Task description: Using the data below, return all lines in which "través" appears.

Source information:
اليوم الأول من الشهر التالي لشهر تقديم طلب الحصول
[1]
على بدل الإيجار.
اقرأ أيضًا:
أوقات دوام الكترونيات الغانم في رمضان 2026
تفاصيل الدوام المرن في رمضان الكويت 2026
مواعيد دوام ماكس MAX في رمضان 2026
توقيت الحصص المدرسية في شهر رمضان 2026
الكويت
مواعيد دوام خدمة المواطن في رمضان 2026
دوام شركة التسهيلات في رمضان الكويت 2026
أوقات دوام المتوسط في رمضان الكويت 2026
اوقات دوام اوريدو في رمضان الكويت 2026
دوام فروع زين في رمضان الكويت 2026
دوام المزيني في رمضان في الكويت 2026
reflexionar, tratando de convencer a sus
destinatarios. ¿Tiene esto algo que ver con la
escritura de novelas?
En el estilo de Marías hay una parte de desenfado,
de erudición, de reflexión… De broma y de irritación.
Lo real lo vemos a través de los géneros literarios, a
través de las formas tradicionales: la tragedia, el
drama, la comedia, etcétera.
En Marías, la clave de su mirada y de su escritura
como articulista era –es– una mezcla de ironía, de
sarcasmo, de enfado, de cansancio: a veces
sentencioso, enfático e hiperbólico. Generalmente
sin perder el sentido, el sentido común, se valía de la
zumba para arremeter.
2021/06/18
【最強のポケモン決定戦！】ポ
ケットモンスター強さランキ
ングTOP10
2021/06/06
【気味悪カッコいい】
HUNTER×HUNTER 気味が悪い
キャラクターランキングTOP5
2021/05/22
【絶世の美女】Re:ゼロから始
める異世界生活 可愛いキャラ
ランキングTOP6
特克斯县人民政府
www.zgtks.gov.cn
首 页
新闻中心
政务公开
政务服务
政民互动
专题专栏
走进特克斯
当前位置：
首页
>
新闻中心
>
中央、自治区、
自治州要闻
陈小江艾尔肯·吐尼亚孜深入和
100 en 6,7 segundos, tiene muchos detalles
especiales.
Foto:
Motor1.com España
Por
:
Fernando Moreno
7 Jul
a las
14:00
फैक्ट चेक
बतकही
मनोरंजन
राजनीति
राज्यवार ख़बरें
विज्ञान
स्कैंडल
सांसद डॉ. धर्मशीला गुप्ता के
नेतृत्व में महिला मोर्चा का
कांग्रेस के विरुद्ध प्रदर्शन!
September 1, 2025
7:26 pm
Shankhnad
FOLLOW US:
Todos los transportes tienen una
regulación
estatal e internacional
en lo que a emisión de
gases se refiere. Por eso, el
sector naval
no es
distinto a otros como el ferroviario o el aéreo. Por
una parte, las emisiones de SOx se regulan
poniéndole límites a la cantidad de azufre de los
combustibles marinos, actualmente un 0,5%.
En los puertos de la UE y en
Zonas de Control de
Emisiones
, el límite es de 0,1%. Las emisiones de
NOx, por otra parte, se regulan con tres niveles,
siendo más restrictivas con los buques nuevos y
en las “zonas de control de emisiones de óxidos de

Worked solution:
Lo real lo vemos a través de los géneros literarios, a
través de las formas tradicionales: la tragedia, el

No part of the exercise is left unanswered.